> Actions to take:
(1) In the OpenMP forum post below, how many virtual processors does the machine have in total?
(2) Set down word for word the part of the OpenMP forum post below starting with "I have a fairly" and going on through "the threads/total-virtual-cores ratio.".

> Extract provided:
▼

OpenMP and magically evil performance results

I have a fairly large code which uses OpenMP heavily.

My machine is a dual-processor: Xeon e5-2620. 2 packages; 6 physical cores per package; hyperthreading 2 threads per core. Total of 24 virtual processors.

I intermittently experience a condition where the multi-processing…fails? Properties of this condition include:

  • The program returns the correct result…eventually.
  • When using 1 thread, the program maxes out a processor usage
  • When using 2-6 threads, the program has a speedup of 1.5-3-ish, with CPU utilization somewhat less than the threads/total-virtual-cores ratio.
  • At some number of threads (sometimes 13, sometimes a different number) the CPU utilization goes to less than 4%, or less than a single maxed-out core.
  • The condition persists through reboots, delete-all-compiled-code-and-rebuild-s, and other attempts to fix it
  • The condition magically goes away for weeks at a time

Sometimes I get a reasonable speedup vs number-of-cores curve (with a jump down at 7 cores, and otherwise a convex curve landing on ~10x), and sometimes my speedup curve suddenly becomes a slowdown curve.

Both good and bad results can come from the same code. I have tried to disable all “turn my processor down” power management settings.

Does anyone have any idea what’s going on here?

A follow-up on some noted PGI/Intel differences in OpenMP.

When things are working well with my code, and I set the number of threads to 12, the program executes on one physical processor. That is to say, all 12 processes are launched on the 12 virtual cores corresponding to the 6 physical cores of one of the two packages.

▲

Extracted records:
▼

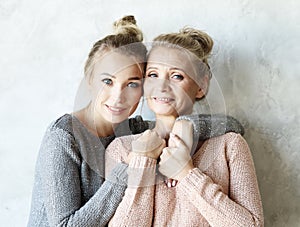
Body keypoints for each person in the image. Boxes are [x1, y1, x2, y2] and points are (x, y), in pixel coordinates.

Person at [27, 15, 244, 226]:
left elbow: (234, 125)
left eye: (132, 84)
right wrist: (130, 166)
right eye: (107, 81)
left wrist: (189, 125)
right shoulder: (64, 138)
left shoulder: (130, 129)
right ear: (89, 80)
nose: (118, 97)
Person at [105, 27, 264, 226]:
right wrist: (142, 162)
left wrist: (187, 174)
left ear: (201, 86)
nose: (161, 86)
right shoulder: (121, 148)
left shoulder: (229, 145)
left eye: (177, 76)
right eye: (153, 74)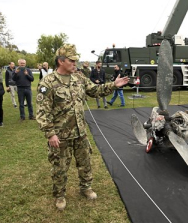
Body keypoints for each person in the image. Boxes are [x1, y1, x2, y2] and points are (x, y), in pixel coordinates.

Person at [36, 43, 129, 211]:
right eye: (72, 61)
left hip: (80, 132)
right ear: (61, 61)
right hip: (61, 135)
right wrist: (50, 134)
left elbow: (95, 90)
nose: (75, 64)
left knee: (85, 163)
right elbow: (42, 112)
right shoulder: (48, 83)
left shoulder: (78, 78)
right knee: (60, 167)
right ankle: (59, 195)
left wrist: (114, 85)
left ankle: (86, 187)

▲

> Expected responses:
(1) 24 virtual processors.

(2)
I have a fairly large code which uses OpenMP heavily.

My machine is a dual-processor: Xeon e5-2620. 2 packages; 6 physical cores per package; hyperthreading 2 threads per core. Total of 24 virtual processors.

I intermittently experience a condition where the multi-processing…fails? Properties of this condition include:

  • The program returns the correct result…eventually.
  • When using 1 thread, the program maxes out a processor usage
  • When using 2-6 threads, the program has a speedup of 1.5-3-ish, with CPU utilization somewhat less than the threads/total-virtual-cores ratio.